Ssh – Is it *really* possible to directly steal a private key if it uses no passphrase

encryptionkey-authenticationSecurityssh

I've read in various places, such as in this question that using an ssh key pair without a passphrase allows attackers to steal your private key if they gain access to your account. I assumed that by "steal" it meant they could fairly easily do a brute-force attack to try every possible private key until they found one that matched the public key stored in your account. But the accepted answer on the question above assumes that the private keys are essentially stored in plain text somewhere. This is contrary to what I've always understood to be the case: that since (normally) you wouldn't store your private key on the server–only your public key–the main security risk posed by not using a passphrase is that someone could steal the private key off of your local machine and then use it without needing to also know the passphrase.
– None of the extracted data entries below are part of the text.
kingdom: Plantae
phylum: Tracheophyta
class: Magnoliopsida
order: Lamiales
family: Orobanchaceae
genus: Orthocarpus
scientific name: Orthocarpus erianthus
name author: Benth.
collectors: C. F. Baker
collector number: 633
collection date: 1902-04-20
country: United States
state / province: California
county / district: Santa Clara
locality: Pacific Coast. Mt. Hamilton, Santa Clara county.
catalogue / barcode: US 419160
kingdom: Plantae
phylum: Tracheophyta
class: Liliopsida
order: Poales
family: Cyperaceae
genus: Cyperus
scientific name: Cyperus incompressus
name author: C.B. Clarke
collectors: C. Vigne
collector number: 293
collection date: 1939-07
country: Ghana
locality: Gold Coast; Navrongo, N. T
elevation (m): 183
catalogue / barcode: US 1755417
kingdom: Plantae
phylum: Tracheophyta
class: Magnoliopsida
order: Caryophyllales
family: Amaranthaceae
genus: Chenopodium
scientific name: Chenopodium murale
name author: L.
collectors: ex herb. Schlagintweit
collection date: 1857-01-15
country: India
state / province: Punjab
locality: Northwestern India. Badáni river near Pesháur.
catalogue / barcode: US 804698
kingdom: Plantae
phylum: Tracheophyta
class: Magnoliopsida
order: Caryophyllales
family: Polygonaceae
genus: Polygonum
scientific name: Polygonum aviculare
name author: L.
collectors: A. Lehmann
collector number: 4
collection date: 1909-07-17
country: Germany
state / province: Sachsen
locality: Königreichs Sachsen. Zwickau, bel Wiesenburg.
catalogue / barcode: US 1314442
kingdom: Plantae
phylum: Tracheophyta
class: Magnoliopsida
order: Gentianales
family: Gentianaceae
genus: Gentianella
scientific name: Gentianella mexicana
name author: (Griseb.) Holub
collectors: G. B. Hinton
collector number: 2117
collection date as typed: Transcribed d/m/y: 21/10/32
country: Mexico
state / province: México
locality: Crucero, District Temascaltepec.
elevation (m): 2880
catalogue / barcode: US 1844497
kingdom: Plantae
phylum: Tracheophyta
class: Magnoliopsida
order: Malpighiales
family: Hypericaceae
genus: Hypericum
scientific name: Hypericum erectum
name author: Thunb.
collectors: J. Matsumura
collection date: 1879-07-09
Which view is correct? Are private keys somehow easily lifted from a server on which you only placed your public key?

Best Answer

That question is worried about private keys stored on the server unencrypted. It's a scenario like:

workstation 1 ---> gateway -> final server
     ⋮               |
workstation n ------/

and the OP is worried about private keys on "gateway", which is a shared machine with multiple users.

It is not possible to steal the private key by compromising the server, only the machine the key is actually stored on. If you use ssh agent forwarding, then its possible to use the key without stealing it (to log into another machine, for example), if you do not have ssh-agent prompt first.

But you should still encrypt your private keys, in case your workstation is compromised. Or, especially in the case of a laptop, lost or stolen.